Take a look at the Old Town and Jewish Quarter Hidden Secrets or the Prague City Walking Tour.
Permanent Exhibition. Karel Zeman Museum. Remember the days before CGI and digital film effects. Well Karel Zeman blazed that path. Great place for adults and kids to see how basic special effects were achieved in the early 20th Century. http://www.muzeumkarlazemana.cz/en
Permanent Exhibition. Jewish Prague. The Jewish Museum is a collection of different sites including Synagogues, a Ceremonial Hall, Cemetery and Gallery. Check the Jewish Museum post for ticket details and discounted entry tips.
Permanent Exhibition. Invisible. It’s possibly the strangest 90 minutes you’ll ever spend and much of it in total darkness. Welcome to the world of the blind and this is definitely something that will make you reassess your life. http://neviditelna.cz/en/ book online to find a tour in your language.

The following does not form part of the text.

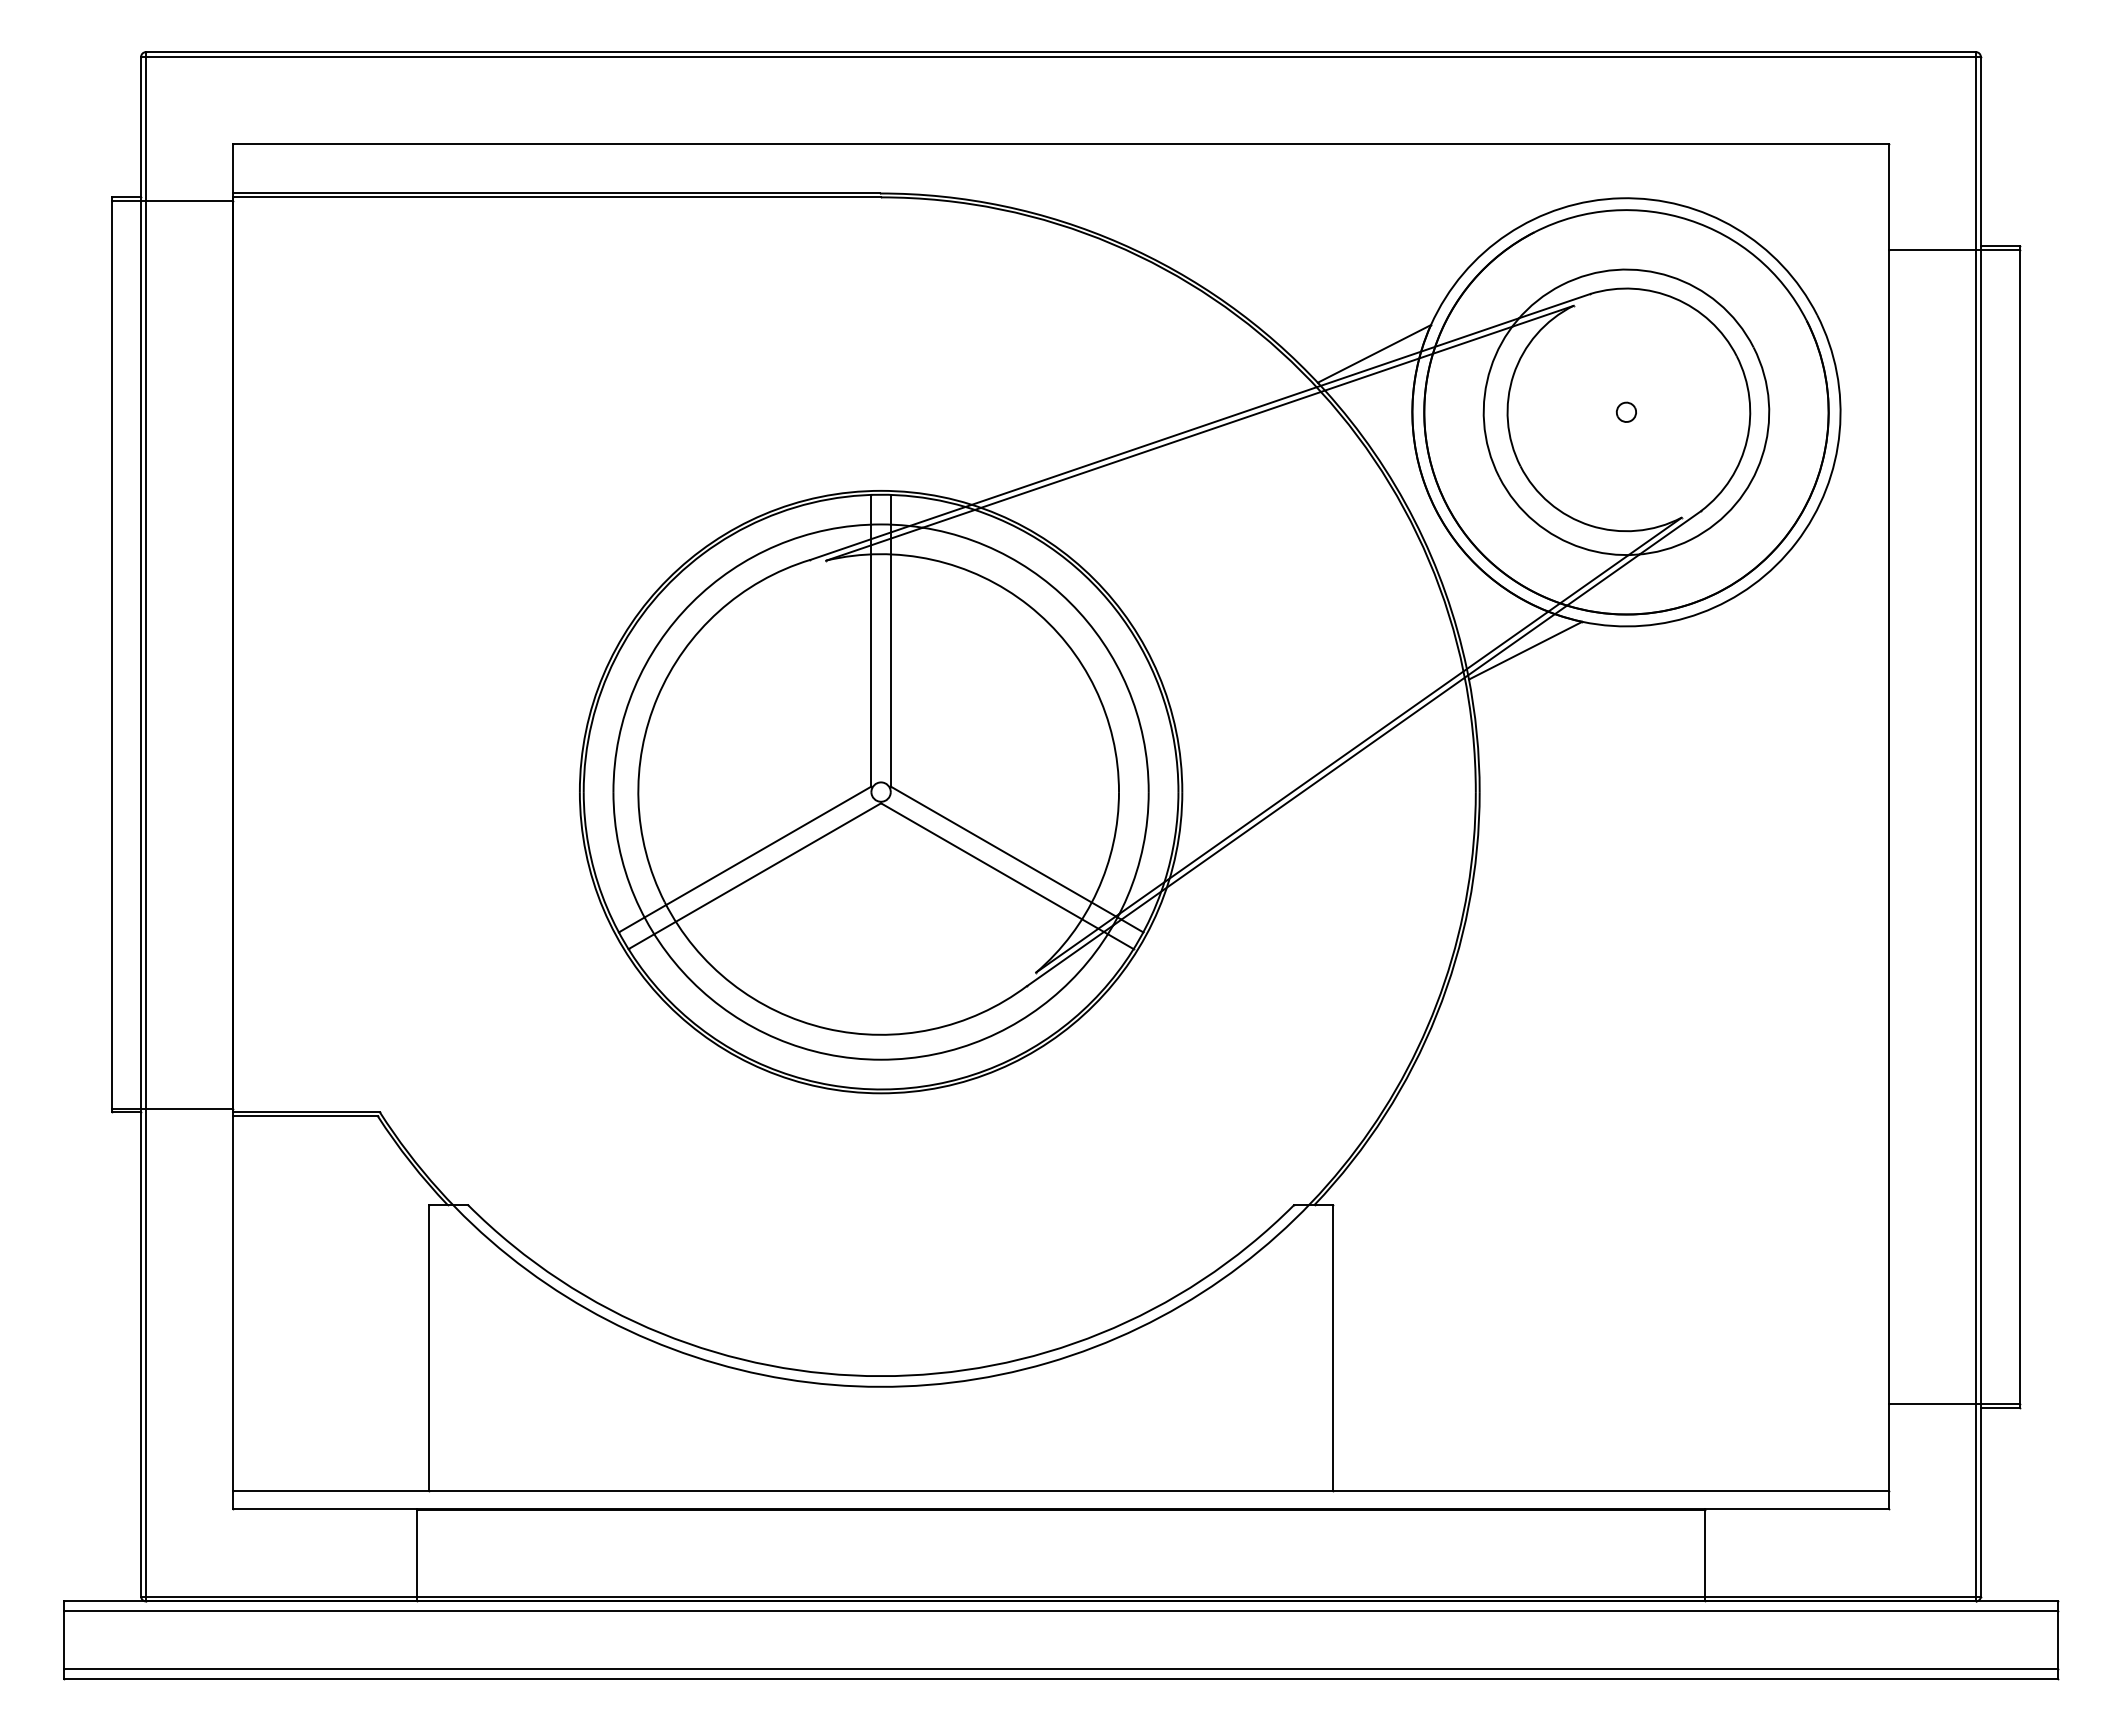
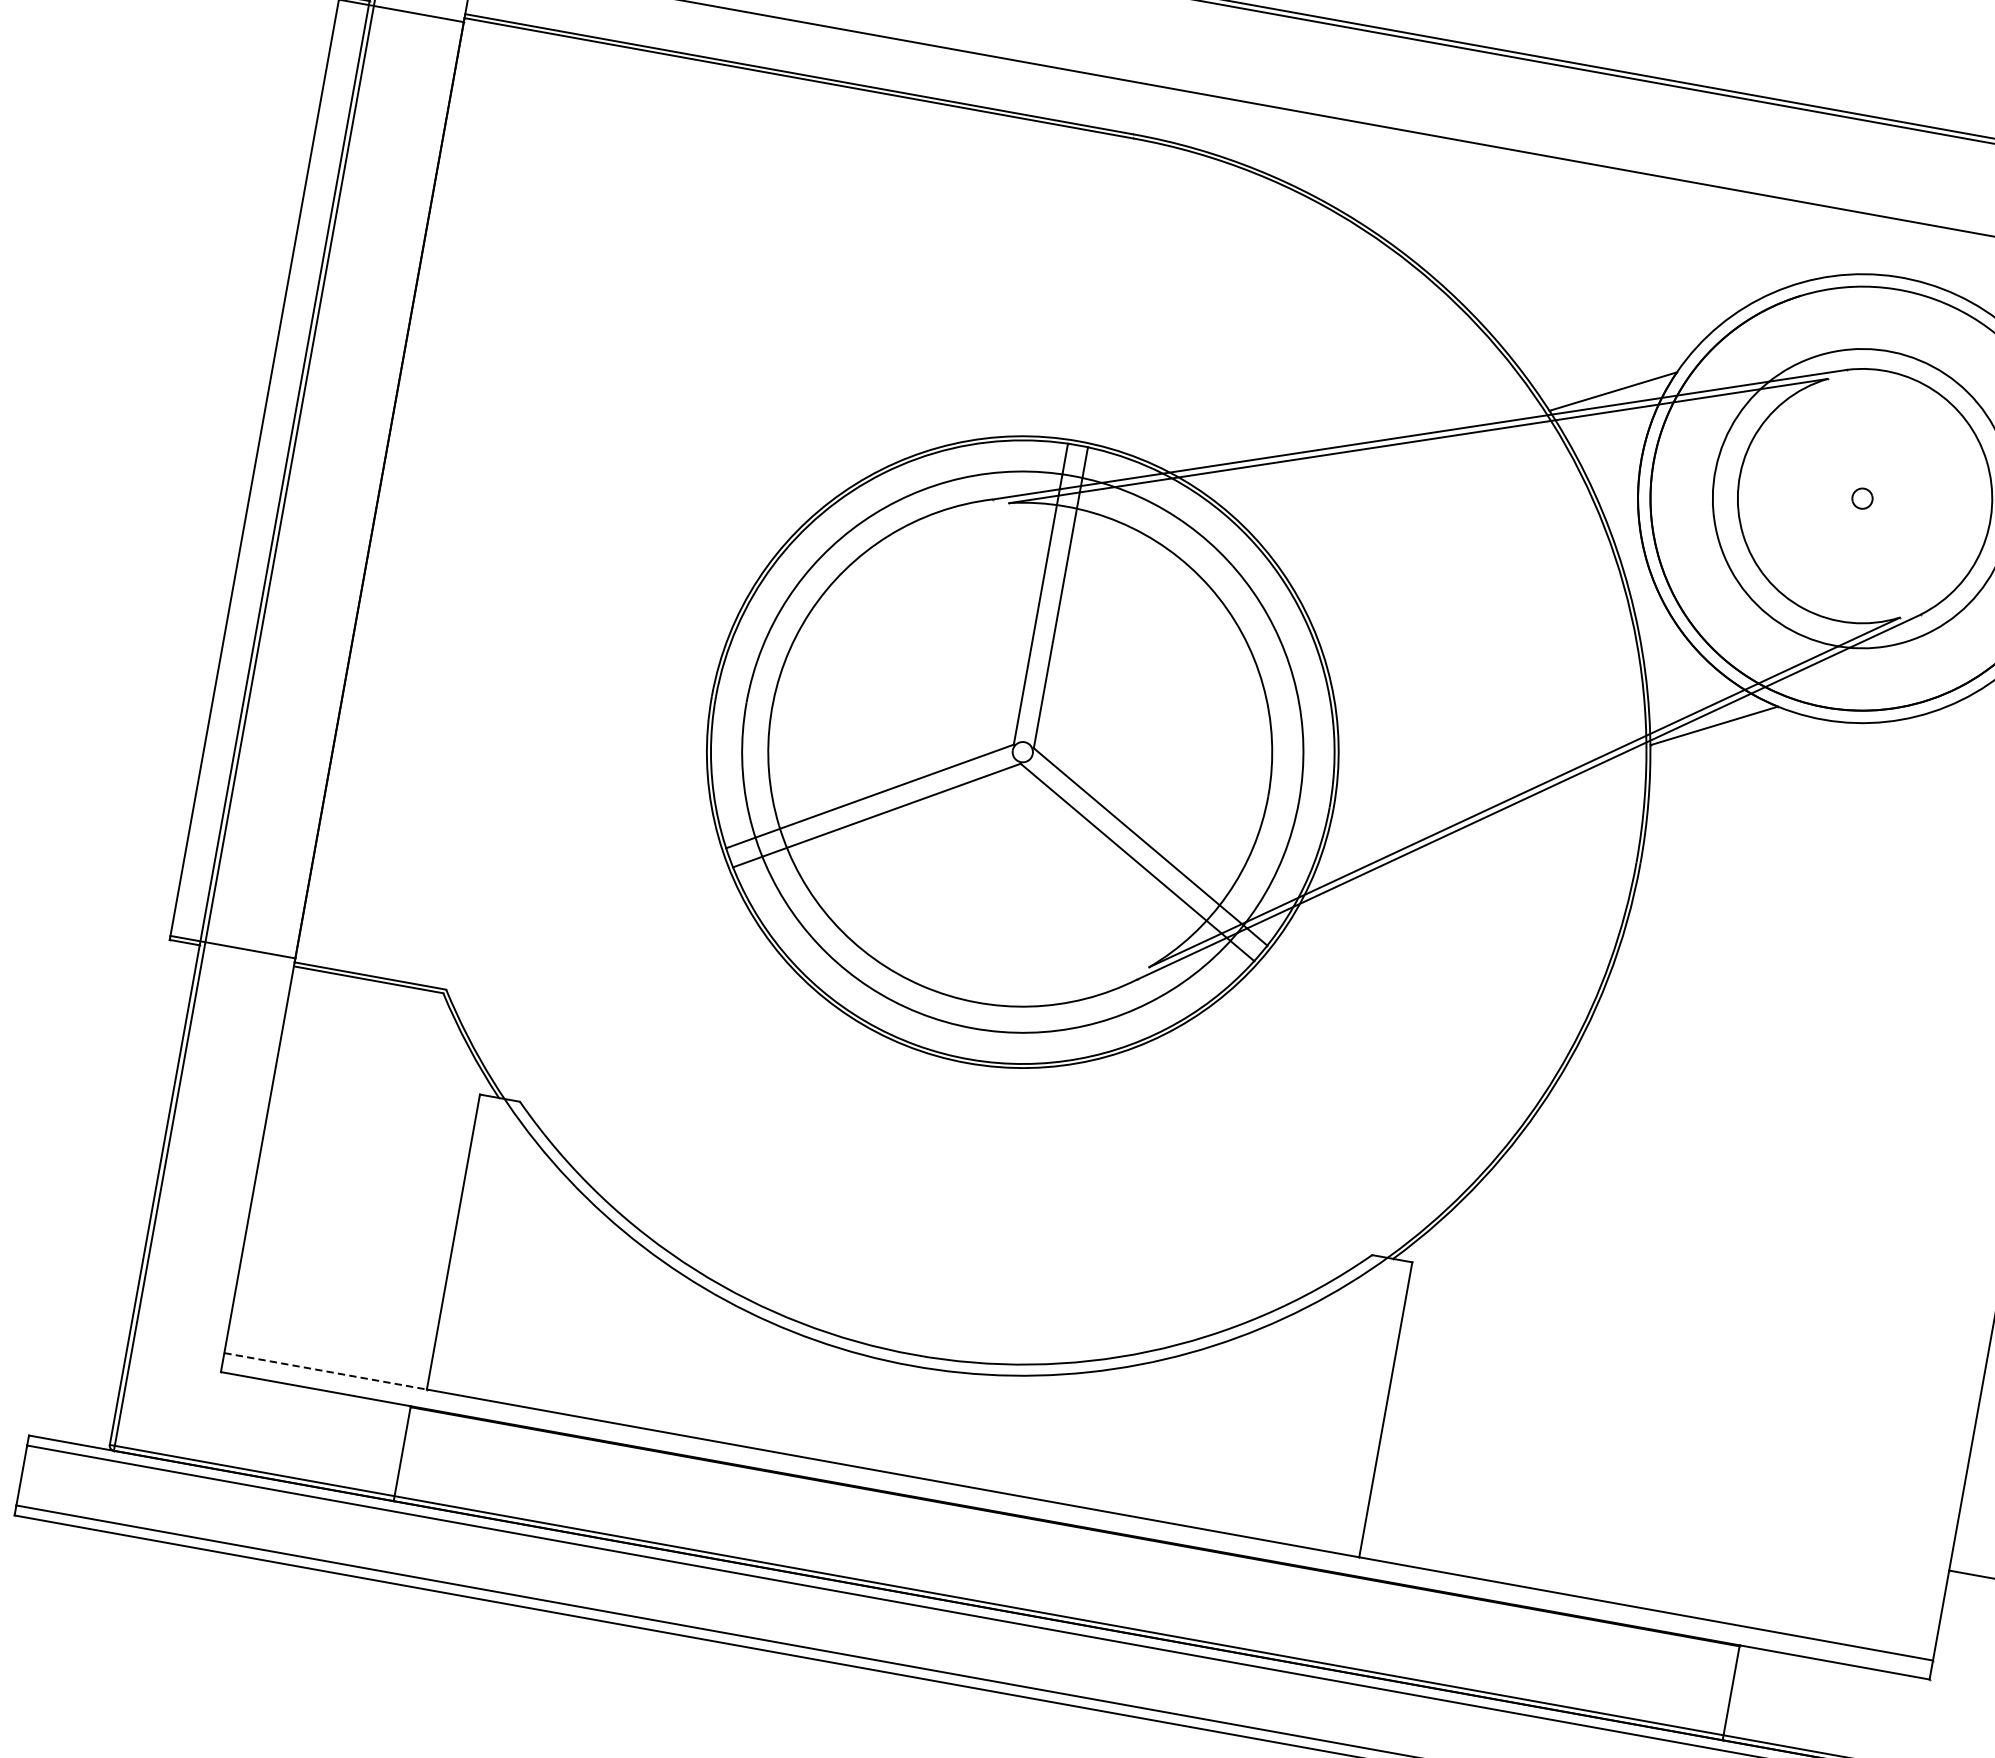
line: (331, 1491) -> (325, 1371), solid -> dashed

Whole month. Jazzboat. What about some contemporary jazz and a scenic cruise combined (option to eat as well). Details on the Jazzboat page.

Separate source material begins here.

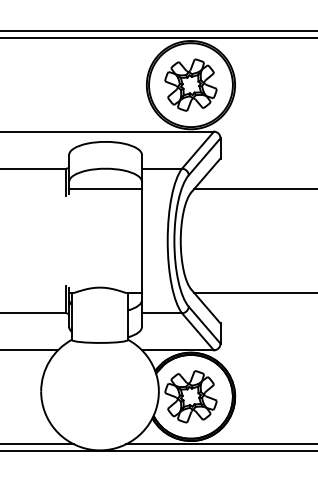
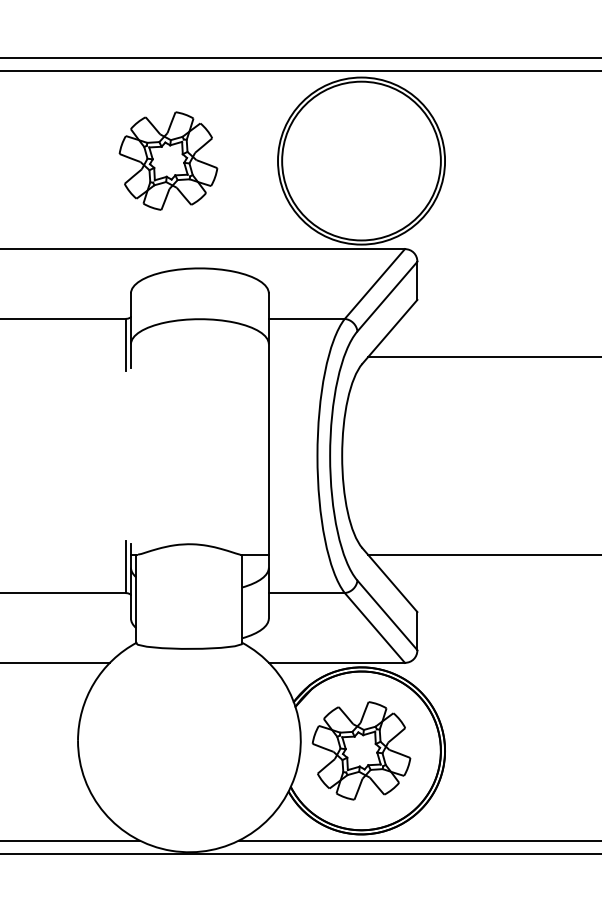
part: (190, 84) -> (167, 159), moved
line: (105, 188) -> (199, 356), removed

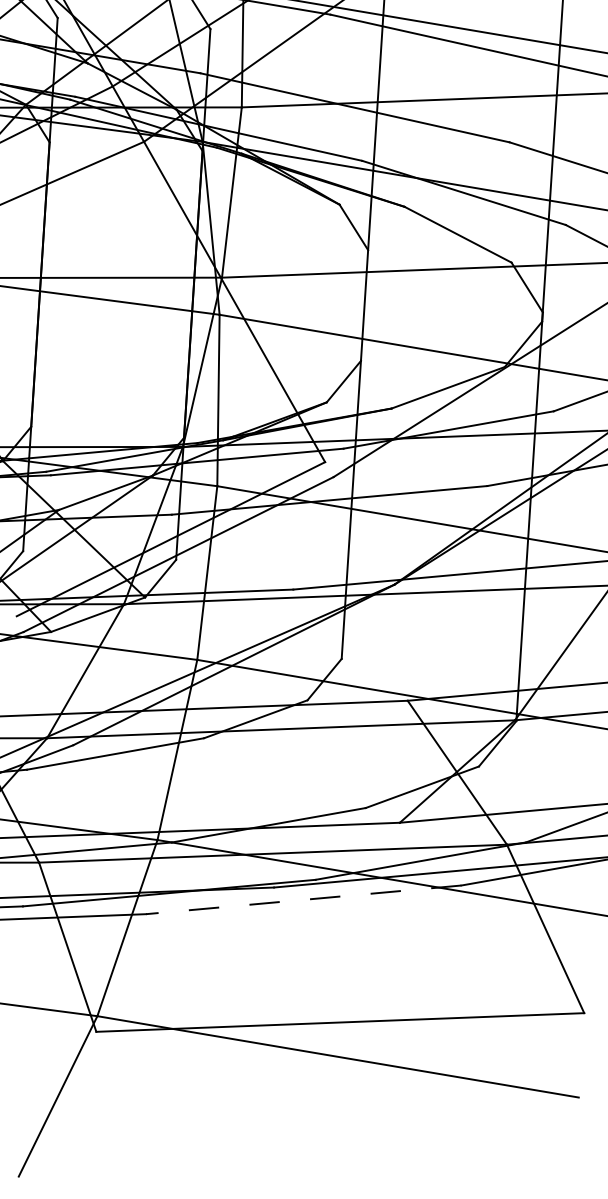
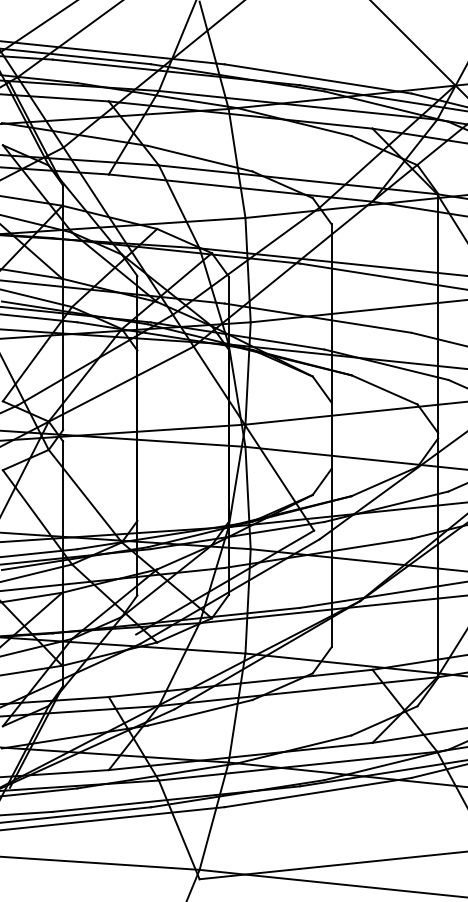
line: (304, 899) -> (318, 792), dashed -> solid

Whole Month. Renaissance dining and music event at the Martinicky Palace. Check the event page.
Whole month. New Town Hall. Site of one of the oldest town halls in the city. Gorgeous architecture, a black history and terrific city views from the tower viewing gallery. Details on the New Town Hall post.
Whole month (Thursdays). Every Thursday at 5pm there’s a free classical music performance at the Wallenstein Garden.
Bi-Weekly. There’s a bi-weekly food festival and open-air cinema in the garden of Cross Club close to the Holesovice metro station (they call it Street Food JAM and it usually runs 10am-6pm). Check their website for directions and dates www.crossclub.cz.
August 6th to 12th. Prague Pride will see a week of Prague LGBT celebrations beginning on the 6th. www.praguepride.cz
Letni Letna Circus starts in mid-August and is a 2 week event in Letna Park which brings together groups of internationally renowned acrobats and performing arts groups. www.letniletna.cz.
On August 21st at 12pm there will be a free-to-air concert on Wenceslas Square commemorating the events of August 21st 1968 (Prague Spring).
Prague in August sees “Hradozamecka noc” which means Castle and Chateau night. It’s a national event in the last week of August. In Prague the main action will be in the Prague Castle Landscaped Gardens atrium and Wallenstein Palace/Gardens. More detail here but it forwards only to Czech language content.
This is the 15th anniversary of some of the worst flooding in Prague. You can see lots of photos of what it looked like here in an external exhibition in Kampa Park. Free to view. If you want a first hand account of what it was like then read about the 2002 Flood.
Last weekend of August in Prague sees UMTRH which is basically an open air collection of performing arts usually located at the back of the Hotel Intercontinental. Concerts, films, lightshows, book readings. See their website for details www.umtrh.cz.
Foodparade is one of the last major food festivals of the year. It’s a weekend event so check the dates and location (usually Troja Chateau) on their webpage. www.foodparade.cz.
The Auditeorganum is located at the beautiful ST James Basilica starting in August and ending in September. It’s both a organ playing festival and competition. Evenings from 7pm and ticketed. www.auditeorganum.cz/
Naplavka riverside market and Foodie place will be open each Saturday and there’s a flea market on the river.
The forests around Prague in August will be alive with people picking mushrooms so read about that on the Mushroom picking page.